Inconmensurable Celso Albelo
Carlos GONZÁLEZ ABELEDO
Si ayer teníamos necesariamente que destacar la actuación de Beatriz Díaz en una mediocre función (03.11.10) del «Elisir d'amore» que durante este mes de noviembre se está representando en el Teatro La Fenice de Venecia, hoy tenemos que hablar de una representación exitosa (04.11.10) por casi todos sus componentes. Hilando muy fino, si tenemos que destacar algo, tendríamos que hacerlo con el Nemorino que el tinerfeño Celso Albelo bordó en el histórico escenario veneciano. Su «furtiva lacrima», desgranada con un superlativo control del fiato, con unos reguladores como nunca se habían oído antes, a buen seguro hará historia y marcará un antes y un después dentro de la interpretación de la conocida romanza donizetiana. No nos extraña nada que en la primera función bisara el conocido fragmento y que ayer se pidiera lo mismo por parte del público.
La Adina de Desireè Rancatore, cuya voz en principio podríamos calificar de algo escasa en densidad vocal para el papel, estuvo muy bien cantada, supliendo con creces la inteligencia y buen hacer de la artista -también en lo escénico-, las carencias de tipo estructural que pudieran existir.
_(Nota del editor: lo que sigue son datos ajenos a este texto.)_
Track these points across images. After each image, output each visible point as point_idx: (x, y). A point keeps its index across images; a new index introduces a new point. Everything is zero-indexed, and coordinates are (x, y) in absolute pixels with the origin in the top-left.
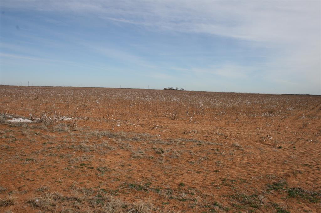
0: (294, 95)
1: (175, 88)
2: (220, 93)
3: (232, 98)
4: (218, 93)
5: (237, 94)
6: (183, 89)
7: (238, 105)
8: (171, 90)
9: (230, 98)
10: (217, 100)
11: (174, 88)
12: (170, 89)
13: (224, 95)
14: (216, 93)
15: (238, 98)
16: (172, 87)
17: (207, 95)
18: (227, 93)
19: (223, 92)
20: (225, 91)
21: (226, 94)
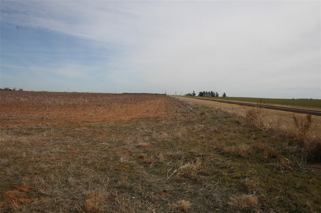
0: (133, 94)
1: (12, 89)
2: (62, 93)
3: (73, 98)
4: (60, 93)
5: (79, 93)
6: (21, 90)
7: (78, 102)
8: (8, 90)
9: (72, 98)
10: (60, 99)
11: (10, 89)
12: (6, 90)
13: (67, 95)
14: (58, 93)
15: (79, 97)
16: (8, 87)
17: (50, 95)
18: (70, 93)
19: (65, 92)
20: (67, 91)
21: (68, 94)
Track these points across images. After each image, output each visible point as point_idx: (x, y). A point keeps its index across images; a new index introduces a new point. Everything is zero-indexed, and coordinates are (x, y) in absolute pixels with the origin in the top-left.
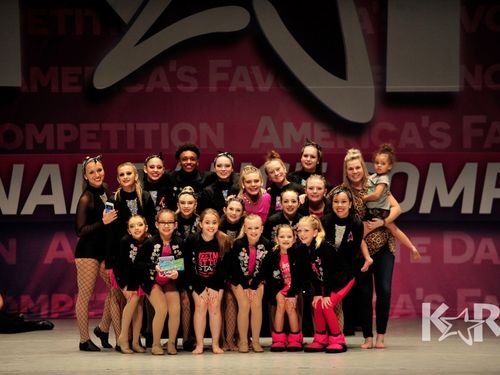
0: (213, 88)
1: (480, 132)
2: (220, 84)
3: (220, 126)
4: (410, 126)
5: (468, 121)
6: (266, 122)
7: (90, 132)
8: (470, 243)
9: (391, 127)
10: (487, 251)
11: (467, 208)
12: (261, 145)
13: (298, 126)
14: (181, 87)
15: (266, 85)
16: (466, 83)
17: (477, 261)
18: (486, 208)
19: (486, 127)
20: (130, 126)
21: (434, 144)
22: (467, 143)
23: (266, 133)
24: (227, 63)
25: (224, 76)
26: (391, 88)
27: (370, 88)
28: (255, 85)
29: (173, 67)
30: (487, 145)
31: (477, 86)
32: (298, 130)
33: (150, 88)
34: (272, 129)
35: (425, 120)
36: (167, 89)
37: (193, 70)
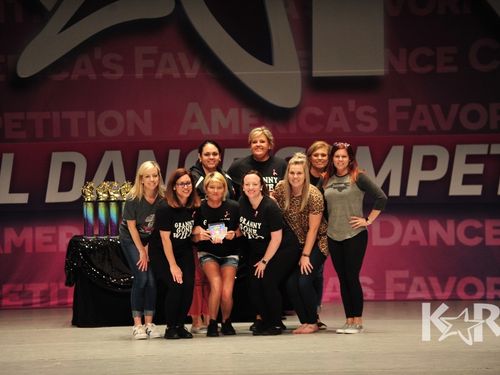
0: (139, 75)
1: (405, 116)
2: (146, 70)
3: (147, 113)
4: (337, 110)
5: (393, 103)
6: (193, 108)
7: (14, 121)
8: (397, 225)
9: (318, 112)
10: (414, 232)
11: (395, 190)
12: (190, 131)
13: (225, 112)
14: (106, 75)
15: (193, 71)
16: (391, 66)
17: (405, 243)
18: (412, 190)
19: (411, 110)
20: (56, 115)
21: (360, 127)
22: (393, 127)
23: (194, 119)
24: (153, 50)
25: (150, 63)
26: (317, 72)
27: (297, 73)
28: (181, 70)
29: (98, 54)
30: (412, 128)
31: (402, 70)
32: (226, 116)
33: (75, 76)
34: (200, 116)
35: (351, 104)
36: (93, 76)
37: (118, 57)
Fue muy aplaudida sobre todo en la escena final con Nemorino, que también bisó parcialmente en el estreno.
Otra lección de canto fue la dictada por el bajo-barítono Bruno de Simone en su interpretación de Dulcamara. A mí me recordó las legendarias interpretaciones de Enzo Dara en uno de los papeles de bajo-bufo por excelencia. Fue con toda justicia otro de los triunfadores de la velada. Un escalón por debajo el Belcore de Roberto de Candia, sin que su interpretación rebajara el alto nivel vocal de la función.
Igual de mal que el día anterior el maestro Matteo Beltrami, aunque la bondad del reparto vocal ayudó a disimular sus carencias. Tuvo casi los mismos problemas que el día anterior en la concertación de la obra, y con el arbitrario volumen de la orquesta. Ni un detalle de buen gusto en las dos horas y diez minutos que dura la ópera. No es de recibo que la generalizada y a mi modo de ver errónea reubicación de la orquesta prácticamente en el patio de butacas se yuxtaponga con la manía de los hoy todopoderosos directores de escena de colocar a los protagonistas en el fondo del escenario a cantar, como ocurrió en varias ocasiones.
Si además el director es incapaz de controlar el volumen orquestal, aunque el número de profesores sea ciertamente reducido (48 en esta ocasión), el espectáculo se resiente, y los cantantes, que no lo olvidemos son la esencia de la ópera, se ven excesiva e injustamente perjudicados.